La soirée de ce samedi 3 janvier 2026 au Complexe Sportif Mohammed V de Casablanca a offert l’un de ces scénarios dont la CAN a le secret : renversement tardif, nerfs à vif et qualification arrachée au mental. Au bout de 120 minutes irrespirables et d’une séance de tirs au but suffocante, le Mali a validé son billet pour les quarts de finale en éliminant la Tunisie 3-2 aux penalties après un nul 1-1.
Le décor s’est assombri très tôt pour les Aigles. Réduits à dix dès la première demi-heure après l’expulsion de Woyo Coulibaly pour un tacle dangereux, les Maliens ont été contraints de défendre bas, de souffrir et de jouer la survie sur chaque duel. En face, la Tunisie a longtemps cru tenir son match : solide, patiente, elle a fini par trouver la faille à la fin du temps réglementaire, lorsque Firas Chaouat a conclu une action qui semblait libératrice, à quelques minutes du coup de sifflet final.
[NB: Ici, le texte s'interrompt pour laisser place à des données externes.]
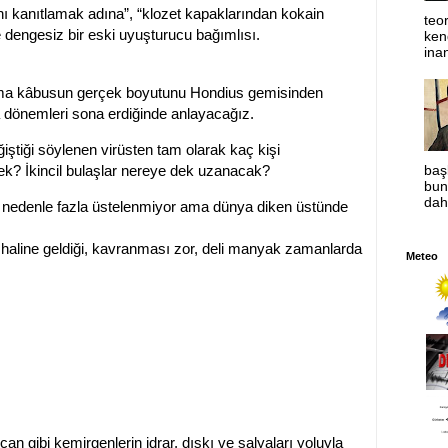
 kanıtlamak adına”, “klozet kapaklarından kokain
teor
ine dengesiz bir eski uyuşturucu bağımlısı.
ken
ina
 Ama kâbusun gerçek boyutunu Hondius gemisinden
a dönemleri sona erdiğinde anlayacağız.
iştiği söylenen virüsten tam olarak kaç kişi
ek? İkincil bulaşlar nereye dek uzanacak?
baş
bun
dah
 o nedenle fazla üstelenmiyor ama dünya diken üstünde
” haline geldiği, kavranması zor, deli manyak zamanlarda
Meteo
çan gibi kemirgenlerin idrar, dışkı ve salyaları yoluyla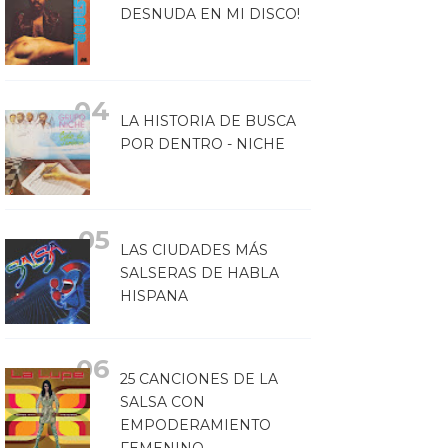
DESNUDA EN MI DISCO!
LA HISTORIA DE BUSCA
POR DENTRO - NICHE
LAS CIUDADES MÁS
SALSERAS DE HABLA
HISPANA
25 CANCIONES DE LA
SALSA CON
EMPODERAMIENTO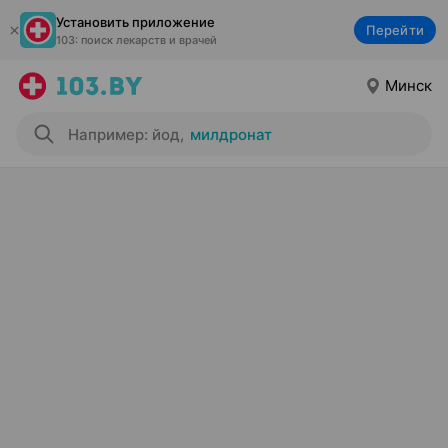
Установить приложение
Перейти
103: поиск лекарств и врачей
Минск
Например: йод
,
милдронат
Mais la CAN ne pardonne jamais les relâchements. Dans un final dément, un ballon sur coup franc a provoqué une main de Yassine Meriah dans la surface tunisienne. Penalty. Et Lassine Sinayoko a gardé son sang-froid pour égaliser dans le temps additionnel, au moment où les Aigles de Carthage se voyaient déjà au tour suivant.
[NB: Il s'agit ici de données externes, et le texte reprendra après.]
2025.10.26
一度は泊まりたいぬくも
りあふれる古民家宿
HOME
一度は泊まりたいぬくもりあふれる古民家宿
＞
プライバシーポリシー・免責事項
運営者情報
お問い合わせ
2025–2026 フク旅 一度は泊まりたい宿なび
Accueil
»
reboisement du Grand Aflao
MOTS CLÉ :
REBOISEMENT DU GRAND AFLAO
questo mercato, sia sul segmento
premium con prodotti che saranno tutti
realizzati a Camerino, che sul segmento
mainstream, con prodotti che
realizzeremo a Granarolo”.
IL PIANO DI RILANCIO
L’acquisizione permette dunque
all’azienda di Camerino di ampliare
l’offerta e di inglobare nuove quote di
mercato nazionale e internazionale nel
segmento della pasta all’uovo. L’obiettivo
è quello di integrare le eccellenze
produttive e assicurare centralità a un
Les prolongations n’ont rien changé : fatigue, tension, occasions rares. Tout s’est donc joué aux tirs au but. Et là, le Mali a trouvé son héros : Djigui Diarra, impérial, a repoussé deux tentatives tunisiennes avant de voir les siens conclure, envoyant un stade entier dans le vacarme et la Tunisie dans l’amertume.
En quarts, le Mali affrontera le Sénégal, tombeur plus tôt du Soudan 3-1 après avoir été mené, avec notamment un doublé de Pape Gueye et un but du jeune Ibrahima Mbaye.